**INSTRUCTIONS TO FOLLOW:**
The answer must be a single number: how many lines in the records below contain the word "semelhantes".

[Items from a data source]

+-------+

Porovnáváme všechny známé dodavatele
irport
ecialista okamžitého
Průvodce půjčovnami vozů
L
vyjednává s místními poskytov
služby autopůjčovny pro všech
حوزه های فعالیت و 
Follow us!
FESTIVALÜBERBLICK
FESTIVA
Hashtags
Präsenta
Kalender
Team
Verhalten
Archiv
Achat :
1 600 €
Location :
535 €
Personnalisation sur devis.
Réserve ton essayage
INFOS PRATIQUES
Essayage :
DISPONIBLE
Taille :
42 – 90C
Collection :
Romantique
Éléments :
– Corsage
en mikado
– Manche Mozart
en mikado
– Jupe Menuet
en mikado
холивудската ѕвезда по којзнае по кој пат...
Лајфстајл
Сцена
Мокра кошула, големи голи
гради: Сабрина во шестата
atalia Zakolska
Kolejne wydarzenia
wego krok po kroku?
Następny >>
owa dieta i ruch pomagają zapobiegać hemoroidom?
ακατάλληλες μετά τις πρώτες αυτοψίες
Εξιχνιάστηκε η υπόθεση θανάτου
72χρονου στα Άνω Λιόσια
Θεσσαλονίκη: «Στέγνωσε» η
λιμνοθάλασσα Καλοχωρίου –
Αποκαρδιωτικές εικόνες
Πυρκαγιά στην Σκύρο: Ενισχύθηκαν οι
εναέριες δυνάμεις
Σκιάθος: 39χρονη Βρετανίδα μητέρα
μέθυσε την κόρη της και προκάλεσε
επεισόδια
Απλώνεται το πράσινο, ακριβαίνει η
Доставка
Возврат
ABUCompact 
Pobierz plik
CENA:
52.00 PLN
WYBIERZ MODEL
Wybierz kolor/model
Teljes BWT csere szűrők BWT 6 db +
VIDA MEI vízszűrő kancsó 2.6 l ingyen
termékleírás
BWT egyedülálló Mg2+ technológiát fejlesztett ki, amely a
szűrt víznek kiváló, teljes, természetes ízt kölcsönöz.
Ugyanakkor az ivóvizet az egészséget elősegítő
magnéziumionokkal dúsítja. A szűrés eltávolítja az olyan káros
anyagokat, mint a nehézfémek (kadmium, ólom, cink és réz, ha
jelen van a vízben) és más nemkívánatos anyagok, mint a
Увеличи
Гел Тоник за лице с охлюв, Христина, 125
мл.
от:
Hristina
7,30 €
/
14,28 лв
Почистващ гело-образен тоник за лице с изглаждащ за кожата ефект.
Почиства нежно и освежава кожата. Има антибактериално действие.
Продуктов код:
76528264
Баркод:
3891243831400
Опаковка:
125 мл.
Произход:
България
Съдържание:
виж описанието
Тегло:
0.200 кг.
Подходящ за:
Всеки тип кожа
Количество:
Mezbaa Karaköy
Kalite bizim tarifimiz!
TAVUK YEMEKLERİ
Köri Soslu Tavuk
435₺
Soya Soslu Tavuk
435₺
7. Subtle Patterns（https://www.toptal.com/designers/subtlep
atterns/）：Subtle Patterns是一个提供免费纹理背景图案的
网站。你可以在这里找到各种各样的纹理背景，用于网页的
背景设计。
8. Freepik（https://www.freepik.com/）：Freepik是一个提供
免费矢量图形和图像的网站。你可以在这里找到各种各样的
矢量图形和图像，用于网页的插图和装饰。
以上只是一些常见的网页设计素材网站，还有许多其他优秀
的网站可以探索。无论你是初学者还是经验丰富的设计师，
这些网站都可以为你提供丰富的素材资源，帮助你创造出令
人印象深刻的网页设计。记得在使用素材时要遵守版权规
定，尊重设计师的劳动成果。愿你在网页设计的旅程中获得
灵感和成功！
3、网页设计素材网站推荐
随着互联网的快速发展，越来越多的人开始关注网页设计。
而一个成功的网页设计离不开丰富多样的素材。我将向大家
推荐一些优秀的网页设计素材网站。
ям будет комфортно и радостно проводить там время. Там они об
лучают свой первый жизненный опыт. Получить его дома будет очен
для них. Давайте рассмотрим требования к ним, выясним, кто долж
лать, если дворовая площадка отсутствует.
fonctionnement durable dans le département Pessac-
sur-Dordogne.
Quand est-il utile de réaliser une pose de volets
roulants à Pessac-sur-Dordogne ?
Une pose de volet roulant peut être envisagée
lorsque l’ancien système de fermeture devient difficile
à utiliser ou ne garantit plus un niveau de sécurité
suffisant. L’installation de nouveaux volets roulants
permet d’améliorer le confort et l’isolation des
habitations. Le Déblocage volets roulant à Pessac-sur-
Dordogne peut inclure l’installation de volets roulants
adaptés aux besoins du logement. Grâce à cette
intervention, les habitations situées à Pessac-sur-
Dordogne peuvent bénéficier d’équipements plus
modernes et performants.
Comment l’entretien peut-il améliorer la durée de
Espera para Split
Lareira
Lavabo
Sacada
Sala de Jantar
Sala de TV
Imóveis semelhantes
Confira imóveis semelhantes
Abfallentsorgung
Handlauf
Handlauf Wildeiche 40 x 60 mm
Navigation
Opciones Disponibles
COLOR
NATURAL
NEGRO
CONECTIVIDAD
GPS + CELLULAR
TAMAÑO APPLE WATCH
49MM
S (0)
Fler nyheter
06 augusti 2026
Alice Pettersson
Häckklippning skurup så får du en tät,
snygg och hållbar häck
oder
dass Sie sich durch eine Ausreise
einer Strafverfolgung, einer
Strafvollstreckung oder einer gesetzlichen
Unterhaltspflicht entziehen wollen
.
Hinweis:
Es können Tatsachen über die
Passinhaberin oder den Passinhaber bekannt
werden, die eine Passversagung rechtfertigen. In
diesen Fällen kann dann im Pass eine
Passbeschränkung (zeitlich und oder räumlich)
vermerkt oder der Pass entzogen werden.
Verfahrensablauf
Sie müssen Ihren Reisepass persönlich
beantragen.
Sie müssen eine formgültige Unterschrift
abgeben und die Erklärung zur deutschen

+-------+

**TASK SOLUTION:**
2